Verzamelde werken 1942-1944
(1998)–K. Schilder– Auteursrechtelijk beschermd
[pagina 115]
| |
21. Schilder aan het curatorium van de Theologische Hogeschool te Kampen d.d. 8 maart 1943Ga naar voetnoot1.Aan H.H. curatoren der Theologische Hoogeschool, te Kampen
Hooggeachte heeren en broeders,
Nu ik kennis kreeg van uw voorgenomen vergadering op 11 maart a.s., deel ik u vooreerst mede, wederom verhinderd te zijn haar bij te wonen. Mocht bij het thema uwer bespreking ook aandacht worden gegeven aan de door mij te onderwijzen vakken, en mocht ten dien aanzien wat personen of uren betreft mutatie overwogen worden, dan wijst voorgaande correspondentie uit, dat ik het op prijs zou stellen, daarin gekend te worden. Deze gelegenheid grijp ik tevens aan voor een antwoord op uw brief van 10 febr. '43. a) Daarin merkt u op, dat na ontvangst van mijn schrijven van 20 oct. 1942 slechts één vergadering, en dan nog slechts over een bepaalde zaak, gehouden is. Ingekomen stukken werden daar niet behandeld; wel heeft het moderamen daarvan kennis genomen. Zonder in beoordeeling te treden, merk ik slechts op, dat blijkens deze nadere mededeeling de vraag, of vóór de inauguratie van dr. H.N. Ridderbos het curatorium ook eenige aandacht te geven had aan de te dezer zake levende bezwaren, door het moderamen is beantwoord in ontkennenden zin. Dat aan u allen afschrift van zijn bezwaarschrift toegezonden is, behoef ik niet te herinneren. b) dat ik ‘verwacht’ zou hebben, dat het curatorium mij ‘van ongelijk zou overtuigd hebben’ staat in mijn brief nergens, en is stellig onjuist. Slechts ben ik van oordeel, dat het op den weg van curatoren gelegen had, alvorens in een zaak, die met voorkennis van moderamenleden en gewone leden uwer vergadering als ‘ernstig’ is aangediend door de vergadering van afgevaardigden naar de synode van Sneek, definitieve stappen gedaan werden, althans te trachten, mij van ongelijk te overtuigen. Als iemand meent, dat een benoeming door een onbevoegde instantie geschied is, is tegenover hem, die bij herhaling bezwaren bekend maakte en adstrueerde, eenige reactie op deze bedenkingen door broederzin, en vooral door rechtszin, gewenscht geworden. c) Merkt uw brief op, dat in de vergadering van 6/7 juli 1942 mijn inzicht door niemand werd gedeeld, dan moet ik betwisten, dat dit te constateeren zou geweest zijn. Eerder kan ik wijzen op het feit, dat later gebleken is dat mijn opvatting wel werd gedeeld (ik verwijs naar brieven van prof. dr.

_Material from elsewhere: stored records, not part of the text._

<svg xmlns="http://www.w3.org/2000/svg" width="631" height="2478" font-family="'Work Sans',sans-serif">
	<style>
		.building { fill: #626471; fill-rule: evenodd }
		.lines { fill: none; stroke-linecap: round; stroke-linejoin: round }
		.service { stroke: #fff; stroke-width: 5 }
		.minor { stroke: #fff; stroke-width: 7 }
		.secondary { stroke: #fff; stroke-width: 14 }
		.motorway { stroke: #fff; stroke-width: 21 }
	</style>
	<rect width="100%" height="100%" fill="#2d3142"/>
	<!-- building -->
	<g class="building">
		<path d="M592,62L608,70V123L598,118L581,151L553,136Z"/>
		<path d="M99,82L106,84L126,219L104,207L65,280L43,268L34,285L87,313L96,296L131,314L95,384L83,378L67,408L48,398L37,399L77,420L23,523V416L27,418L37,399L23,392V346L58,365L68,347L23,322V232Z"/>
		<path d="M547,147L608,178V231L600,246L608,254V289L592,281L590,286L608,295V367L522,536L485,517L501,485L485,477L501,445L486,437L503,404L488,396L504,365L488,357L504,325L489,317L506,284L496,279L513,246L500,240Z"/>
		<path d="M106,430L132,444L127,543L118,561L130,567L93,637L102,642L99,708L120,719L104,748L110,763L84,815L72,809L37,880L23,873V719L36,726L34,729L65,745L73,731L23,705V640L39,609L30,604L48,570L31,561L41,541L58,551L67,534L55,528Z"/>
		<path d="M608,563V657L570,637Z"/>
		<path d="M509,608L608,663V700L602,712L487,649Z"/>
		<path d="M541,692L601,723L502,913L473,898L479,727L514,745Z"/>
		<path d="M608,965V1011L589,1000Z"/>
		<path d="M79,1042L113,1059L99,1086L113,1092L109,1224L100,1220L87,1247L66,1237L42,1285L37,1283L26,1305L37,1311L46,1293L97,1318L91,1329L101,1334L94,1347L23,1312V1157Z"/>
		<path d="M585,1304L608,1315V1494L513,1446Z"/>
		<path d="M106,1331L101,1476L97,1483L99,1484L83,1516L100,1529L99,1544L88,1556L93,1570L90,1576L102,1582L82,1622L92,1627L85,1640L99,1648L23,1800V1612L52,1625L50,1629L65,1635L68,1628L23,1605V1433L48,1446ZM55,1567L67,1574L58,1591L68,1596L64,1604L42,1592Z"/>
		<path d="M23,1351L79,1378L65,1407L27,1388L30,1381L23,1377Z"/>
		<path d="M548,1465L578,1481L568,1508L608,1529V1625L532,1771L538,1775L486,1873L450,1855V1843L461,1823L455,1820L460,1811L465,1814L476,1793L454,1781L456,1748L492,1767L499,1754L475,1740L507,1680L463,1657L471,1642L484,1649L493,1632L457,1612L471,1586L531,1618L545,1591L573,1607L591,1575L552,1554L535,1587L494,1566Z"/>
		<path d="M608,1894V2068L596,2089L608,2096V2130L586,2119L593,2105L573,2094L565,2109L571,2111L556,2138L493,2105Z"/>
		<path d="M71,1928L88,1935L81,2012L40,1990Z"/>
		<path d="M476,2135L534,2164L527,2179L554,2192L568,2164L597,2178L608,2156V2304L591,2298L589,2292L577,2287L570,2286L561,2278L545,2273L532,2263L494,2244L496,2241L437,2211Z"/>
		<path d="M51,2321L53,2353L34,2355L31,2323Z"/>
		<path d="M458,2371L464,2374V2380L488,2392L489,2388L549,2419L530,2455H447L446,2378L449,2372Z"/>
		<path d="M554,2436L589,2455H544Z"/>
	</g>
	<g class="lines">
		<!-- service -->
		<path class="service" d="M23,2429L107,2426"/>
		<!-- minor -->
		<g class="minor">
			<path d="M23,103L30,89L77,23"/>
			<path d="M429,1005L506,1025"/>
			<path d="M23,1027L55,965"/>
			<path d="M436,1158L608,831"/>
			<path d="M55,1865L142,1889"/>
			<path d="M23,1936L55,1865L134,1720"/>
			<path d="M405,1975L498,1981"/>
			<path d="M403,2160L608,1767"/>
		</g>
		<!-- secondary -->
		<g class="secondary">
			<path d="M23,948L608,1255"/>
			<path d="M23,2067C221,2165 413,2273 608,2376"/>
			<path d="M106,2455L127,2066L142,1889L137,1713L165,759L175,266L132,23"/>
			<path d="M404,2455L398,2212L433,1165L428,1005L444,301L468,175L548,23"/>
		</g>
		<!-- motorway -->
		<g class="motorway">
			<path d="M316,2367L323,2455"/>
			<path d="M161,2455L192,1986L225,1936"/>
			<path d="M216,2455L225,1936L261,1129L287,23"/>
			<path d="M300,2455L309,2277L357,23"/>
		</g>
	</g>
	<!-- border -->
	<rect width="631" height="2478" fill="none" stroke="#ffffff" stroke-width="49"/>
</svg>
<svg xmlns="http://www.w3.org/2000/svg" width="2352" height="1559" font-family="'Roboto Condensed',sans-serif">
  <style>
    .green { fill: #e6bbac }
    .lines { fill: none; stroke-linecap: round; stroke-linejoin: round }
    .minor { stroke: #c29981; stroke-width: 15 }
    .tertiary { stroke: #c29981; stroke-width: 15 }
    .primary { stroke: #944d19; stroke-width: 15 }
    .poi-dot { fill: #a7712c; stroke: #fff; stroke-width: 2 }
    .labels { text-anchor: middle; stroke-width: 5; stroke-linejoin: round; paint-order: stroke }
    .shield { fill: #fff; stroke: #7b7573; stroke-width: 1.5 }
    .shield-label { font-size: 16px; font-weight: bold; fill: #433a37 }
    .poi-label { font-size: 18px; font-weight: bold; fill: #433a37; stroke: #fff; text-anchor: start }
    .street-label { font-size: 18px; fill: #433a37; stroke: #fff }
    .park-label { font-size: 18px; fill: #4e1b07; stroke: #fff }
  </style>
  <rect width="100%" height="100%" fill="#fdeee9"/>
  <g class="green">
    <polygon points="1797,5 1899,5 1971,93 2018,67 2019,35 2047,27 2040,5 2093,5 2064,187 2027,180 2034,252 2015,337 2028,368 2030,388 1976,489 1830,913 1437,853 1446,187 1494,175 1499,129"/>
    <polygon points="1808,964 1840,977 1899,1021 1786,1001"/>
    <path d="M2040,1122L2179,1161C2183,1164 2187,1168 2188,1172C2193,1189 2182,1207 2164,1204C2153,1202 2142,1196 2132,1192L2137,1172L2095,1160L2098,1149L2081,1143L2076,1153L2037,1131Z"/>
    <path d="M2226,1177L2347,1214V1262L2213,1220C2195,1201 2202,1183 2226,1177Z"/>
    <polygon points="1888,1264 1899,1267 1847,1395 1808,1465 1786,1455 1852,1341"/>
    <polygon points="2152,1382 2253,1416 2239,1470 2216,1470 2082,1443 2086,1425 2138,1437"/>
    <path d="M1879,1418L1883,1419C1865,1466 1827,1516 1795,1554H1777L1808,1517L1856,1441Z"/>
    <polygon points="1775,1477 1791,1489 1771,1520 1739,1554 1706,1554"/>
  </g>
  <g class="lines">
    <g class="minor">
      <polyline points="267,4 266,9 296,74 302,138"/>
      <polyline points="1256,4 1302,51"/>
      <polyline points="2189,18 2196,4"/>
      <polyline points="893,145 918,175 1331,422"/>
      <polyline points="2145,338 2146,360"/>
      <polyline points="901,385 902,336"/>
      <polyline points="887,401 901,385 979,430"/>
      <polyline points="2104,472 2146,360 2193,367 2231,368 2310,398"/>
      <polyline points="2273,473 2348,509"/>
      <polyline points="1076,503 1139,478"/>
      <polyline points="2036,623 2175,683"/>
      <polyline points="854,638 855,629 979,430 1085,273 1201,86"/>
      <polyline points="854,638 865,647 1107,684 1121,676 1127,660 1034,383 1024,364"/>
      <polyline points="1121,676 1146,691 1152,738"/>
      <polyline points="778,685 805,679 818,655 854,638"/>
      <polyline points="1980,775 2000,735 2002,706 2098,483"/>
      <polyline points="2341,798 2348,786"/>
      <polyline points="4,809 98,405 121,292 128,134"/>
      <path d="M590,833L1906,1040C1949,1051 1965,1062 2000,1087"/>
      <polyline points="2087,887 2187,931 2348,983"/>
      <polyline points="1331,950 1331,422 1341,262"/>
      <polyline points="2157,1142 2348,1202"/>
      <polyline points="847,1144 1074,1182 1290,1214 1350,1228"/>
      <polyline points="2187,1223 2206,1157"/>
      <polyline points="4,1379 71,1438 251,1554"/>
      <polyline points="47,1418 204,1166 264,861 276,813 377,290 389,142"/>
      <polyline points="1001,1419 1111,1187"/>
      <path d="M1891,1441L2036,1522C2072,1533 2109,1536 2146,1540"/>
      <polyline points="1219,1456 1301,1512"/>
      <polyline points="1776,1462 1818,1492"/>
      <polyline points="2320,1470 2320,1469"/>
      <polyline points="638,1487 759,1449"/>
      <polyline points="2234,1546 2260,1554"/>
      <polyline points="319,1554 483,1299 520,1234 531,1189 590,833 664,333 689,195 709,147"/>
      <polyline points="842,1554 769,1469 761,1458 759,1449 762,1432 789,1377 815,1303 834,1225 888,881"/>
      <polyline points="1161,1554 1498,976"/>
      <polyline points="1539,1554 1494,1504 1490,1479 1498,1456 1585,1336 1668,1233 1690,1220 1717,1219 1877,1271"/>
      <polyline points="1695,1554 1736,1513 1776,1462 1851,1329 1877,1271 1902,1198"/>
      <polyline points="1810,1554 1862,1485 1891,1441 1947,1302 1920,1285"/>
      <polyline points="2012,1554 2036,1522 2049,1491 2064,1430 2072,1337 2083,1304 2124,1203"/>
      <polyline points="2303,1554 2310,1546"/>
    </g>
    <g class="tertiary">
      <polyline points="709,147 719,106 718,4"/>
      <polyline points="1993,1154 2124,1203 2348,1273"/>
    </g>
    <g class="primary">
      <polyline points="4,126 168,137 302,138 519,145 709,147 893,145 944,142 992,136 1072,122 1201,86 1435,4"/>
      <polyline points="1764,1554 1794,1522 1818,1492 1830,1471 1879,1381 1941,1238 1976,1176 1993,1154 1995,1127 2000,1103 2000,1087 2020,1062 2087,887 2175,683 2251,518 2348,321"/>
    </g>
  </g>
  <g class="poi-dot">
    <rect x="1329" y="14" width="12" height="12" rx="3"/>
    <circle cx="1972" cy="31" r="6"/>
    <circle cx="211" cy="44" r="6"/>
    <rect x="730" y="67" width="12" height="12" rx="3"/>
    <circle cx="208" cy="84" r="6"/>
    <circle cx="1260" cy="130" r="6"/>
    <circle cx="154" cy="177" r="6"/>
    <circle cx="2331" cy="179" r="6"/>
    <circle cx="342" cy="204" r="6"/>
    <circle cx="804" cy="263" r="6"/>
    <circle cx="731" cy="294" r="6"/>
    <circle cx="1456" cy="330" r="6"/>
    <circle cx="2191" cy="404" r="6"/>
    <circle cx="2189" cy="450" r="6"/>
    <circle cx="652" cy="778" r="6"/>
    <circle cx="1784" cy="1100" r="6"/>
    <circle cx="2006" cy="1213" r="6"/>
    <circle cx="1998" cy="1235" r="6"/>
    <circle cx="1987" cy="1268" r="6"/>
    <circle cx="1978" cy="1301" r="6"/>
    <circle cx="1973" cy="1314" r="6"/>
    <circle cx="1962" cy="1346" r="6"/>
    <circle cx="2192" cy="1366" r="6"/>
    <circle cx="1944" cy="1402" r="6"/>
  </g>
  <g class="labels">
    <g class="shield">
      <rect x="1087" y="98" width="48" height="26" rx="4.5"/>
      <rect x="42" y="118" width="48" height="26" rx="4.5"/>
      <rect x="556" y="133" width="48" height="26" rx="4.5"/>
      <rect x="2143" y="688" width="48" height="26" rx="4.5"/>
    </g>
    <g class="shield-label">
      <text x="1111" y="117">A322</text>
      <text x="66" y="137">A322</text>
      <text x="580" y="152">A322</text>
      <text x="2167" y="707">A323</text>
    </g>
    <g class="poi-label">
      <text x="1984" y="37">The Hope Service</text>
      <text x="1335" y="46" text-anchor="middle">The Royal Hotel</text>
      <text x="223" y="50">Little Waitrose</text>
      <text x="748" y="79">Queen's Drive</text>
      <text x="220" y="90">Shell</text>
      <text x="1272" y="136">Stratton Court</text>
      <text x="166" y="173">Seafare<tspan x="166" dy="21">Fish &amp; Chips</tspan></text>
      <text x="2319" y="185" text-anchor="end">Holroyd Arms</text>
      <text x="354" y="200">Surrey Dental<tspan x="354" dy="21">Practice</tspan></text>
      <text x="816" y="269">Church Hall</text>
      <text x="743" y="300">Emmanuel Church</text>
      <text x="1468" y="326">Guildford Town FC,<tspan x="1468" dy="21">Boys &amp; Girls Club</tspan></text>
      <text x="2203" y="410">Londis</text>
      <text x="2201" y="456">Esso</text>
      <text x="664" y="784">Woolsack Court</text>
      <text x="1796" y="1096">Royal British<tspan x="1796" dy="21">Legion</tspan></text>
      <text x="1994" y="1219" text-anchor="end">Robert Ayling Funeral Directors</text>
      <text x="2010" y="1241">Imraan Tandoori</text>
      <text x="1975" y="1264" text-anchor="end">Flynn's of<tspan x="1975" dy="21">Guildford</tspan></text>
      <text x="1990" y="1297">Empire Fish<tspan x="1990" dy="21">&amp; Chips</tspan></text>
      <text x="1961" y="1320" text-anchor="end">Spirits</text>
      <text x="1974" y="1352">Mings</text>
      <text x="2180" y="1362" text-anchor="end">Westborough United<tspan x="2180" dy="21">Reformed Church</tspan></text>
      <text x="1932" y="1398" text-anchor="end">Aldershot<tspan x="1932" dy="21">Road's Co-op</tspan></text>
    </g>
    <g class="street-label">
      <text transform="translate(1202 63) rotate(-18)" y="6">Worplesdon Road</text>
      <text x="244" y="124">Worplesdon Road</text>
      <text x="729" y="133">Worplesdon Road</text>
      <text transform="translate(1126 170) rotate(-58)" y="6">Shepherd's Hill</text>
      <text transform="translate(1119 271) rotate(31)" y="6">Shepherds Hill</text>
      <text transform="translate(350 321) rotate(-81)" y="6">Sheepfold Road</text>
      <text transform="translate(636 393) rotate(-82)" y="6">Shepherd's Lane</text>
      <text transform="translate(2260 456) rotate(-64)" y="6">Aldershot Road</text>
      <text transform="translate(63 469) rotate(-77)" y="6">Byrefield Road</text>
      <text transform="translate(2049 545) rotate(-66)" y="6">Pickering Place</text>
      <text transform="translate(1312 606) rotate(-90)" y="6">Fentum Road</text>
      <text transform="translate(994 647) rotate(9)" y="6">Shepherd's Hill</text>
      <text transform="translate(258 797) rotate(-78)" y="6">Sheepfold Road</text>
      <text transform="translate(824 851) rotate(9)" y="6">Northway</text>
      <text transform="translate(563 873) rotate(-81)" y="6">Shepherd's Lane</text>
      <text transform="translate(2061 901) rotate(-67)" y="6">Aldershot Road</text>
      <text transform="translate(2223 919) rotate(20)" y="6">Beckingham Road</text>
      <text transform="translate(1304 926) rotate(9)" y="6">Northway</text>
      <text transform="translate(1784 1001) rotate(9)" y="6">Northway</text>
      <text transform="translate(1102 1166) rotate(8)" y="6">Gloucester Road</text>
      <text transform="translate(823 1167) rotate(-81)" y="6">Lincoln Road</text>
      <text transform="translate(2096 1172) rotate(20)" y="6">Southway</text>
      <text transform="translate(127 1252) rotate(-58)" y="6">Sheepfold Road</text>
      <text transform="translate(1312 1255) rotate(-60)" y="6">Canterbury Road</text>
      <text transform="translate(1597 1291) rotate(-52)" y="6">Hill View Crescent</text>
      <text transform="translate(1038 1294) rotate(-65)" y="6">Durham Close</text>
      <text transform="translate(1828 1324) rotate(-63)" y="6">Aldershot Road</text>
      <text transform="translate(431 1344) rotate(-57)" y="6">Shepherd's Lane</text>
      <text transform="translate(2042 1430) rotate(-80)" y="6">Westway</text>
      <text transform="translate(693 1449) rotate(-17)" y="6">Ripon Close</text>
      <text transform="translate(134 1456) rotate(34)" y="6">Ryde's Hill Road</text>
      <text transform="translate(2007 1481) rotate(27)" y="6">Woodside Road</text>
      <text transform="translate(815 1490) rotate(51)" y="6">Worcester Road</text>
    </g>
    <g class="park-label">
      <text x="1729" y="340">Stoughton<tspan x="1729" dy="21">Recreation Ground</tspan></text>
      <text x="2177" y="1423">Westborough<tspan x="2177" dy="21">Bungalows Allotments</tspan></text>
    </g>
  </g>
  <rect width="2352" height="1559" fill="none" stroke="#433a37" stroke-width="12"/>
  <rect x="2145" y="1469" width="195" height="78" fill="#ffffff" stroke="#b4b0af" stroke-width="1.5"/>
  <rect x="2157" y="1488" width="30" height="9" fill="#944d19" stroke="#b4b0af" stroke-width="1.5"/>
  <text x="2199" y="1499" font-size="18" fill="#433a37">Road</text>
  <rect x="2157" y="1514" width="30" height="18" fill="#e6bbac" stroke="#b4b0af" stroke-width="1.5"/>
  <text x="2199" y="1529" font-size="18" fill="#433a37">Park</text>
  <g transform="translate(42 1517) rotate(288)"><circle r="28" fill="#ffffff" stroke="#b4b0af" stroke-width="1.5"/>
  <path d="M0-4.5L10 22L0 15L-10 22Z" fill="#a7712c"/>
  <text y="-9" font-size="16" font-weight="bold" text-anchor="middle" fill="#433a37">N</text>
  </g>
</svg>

S. Greijdanus). | |
[pagina 116]
| |
Slechts dit kan geconstateerd worden, dat in die vergadering met uitzondering van prof. dr. G.M. den Hartogh niemand op die bezwaren is ingegaan. Wat iets anders is. d) Mede daarom kan ik de juistheid der door u mij thans kenbaar gemaakte passage uit de notulen niet toegeven. Ik heb de volgende wijziging u voor te stellen, en anders aanteekening te verzoeken van mijn zienswijze in dezen: Vóór de bespreking over de voordracht werd aangevangen, heeft prof. dr. K. Schilder als zijn gevoelen kenbaar gemaakt, dat het ongewenscht was, een voordracht vast te stellen in juli 1942, waar immers de personen, die het betrof of betreffen zou, in 1943, het jaar der aangekondigde nieuwe synode, wel konden overleden zijn. Want de thans zich continueerende synode zou niet tot benoeming mogen overgaan, omdat zij daartoe zoowel recht als bevoegdheid mist. Met uitzondering van prof. dr. G.M. den Hartogh gaat niemand op deze opmerking, die verder niet afzonderlijk aan de orde wordt gesteld, in. Na afhandeling van de vaststelling der voordracht verzoekt prof. Schilder in de notulen aan te teekenen, dat hij zijn gevoelen in dezen bekend gemaakt heeft. e) Waar u zo vriendelijk is geweest, mij inzage van een gedeelte der notulen te geven, is het misschien niet onbescheiden, als ik u thans vraag, ook te mogen weten, wat genotuleerd is ten aanzien van mijn twee brieven, in een enveloppe bij uw secretaris bezorgd met het oog op de vergadering van 31 aug. 1942.